Instructions for the task: Write out, exactly and in full, the records given below, but not their pictures.

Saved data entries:

######

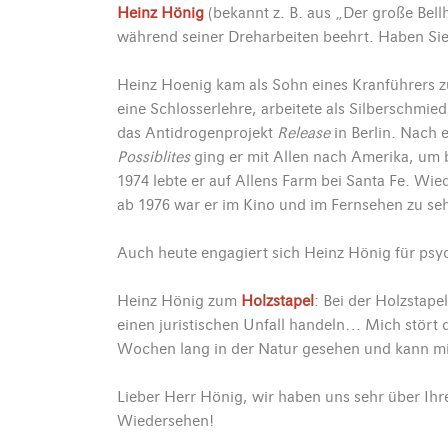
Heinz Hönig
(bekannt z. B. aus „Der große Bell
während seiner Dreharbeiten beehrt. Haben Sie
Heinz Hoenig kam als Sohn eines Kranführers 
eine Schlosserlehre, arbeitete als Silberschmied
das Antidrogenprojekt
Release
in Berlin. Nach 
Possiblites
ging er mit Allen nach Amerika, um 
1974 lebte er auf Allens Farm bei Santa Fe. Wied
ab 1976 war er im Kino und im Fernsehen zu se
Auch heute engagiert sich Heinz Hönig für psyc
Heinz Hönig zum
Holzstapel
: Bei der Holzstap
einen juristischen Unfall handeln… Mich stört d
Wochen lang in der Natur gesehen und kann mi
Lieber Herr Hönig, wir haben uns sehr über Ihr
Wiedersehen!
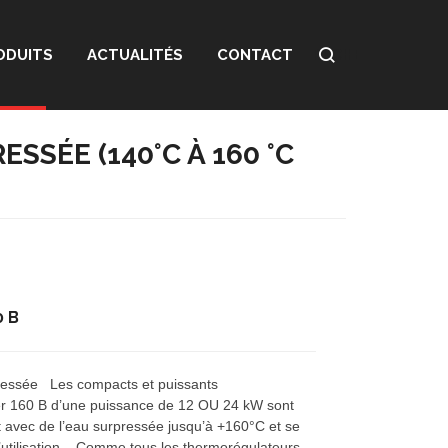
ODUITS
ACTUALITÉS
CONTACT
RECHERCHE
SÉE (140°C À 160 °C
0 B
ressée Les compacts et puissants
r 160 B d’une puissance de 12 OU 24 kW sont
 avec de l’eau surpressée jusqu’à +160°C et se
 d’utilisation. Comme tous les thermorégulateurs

######

Result for this task:
Heinz Hönig
(bekannt z. B. aus „Der große Bell
während seiner Dreharbeiten beehrt. Haben Sie
Heinz Hoenig kam als Sohn eines Kranführers 
eine Schlosserlehre, arbeitete als Silberschmied
das Antidrogenprojekt
Release
in Berlin. Nach 
Possiblites
ging er mit Allen nach Amerika, um 
1974 lebte er auf Allens Farm bei Santa Fe. Wied
ab 1976 war er im Kino und im Fernsehen zu se
Auch heute engagiert sich Heinz Hönig für psyc
Heinz Hönig zum
Holzstapel
: Bei der Holzstap
einen juristischen Unfall handeln… Mich stört d
Wochen lang in der Natur gesehen und kann mi
Lieber Herr Hönig, wir haben uns sehr über Ihr
Wiedersehen!
ODUITS
ACTUALITÉS
CONTACT
RECHERCHE
SÉE (140°C À 160 °C
0 B
ressée Les compacts et puissants
r 160 B d’une puissance de 12 OU 24 kW sont
 avec de l’eau surpressée jusqu’à +160°C et se
 d’utilisation. Comme tous les thermorégulateurs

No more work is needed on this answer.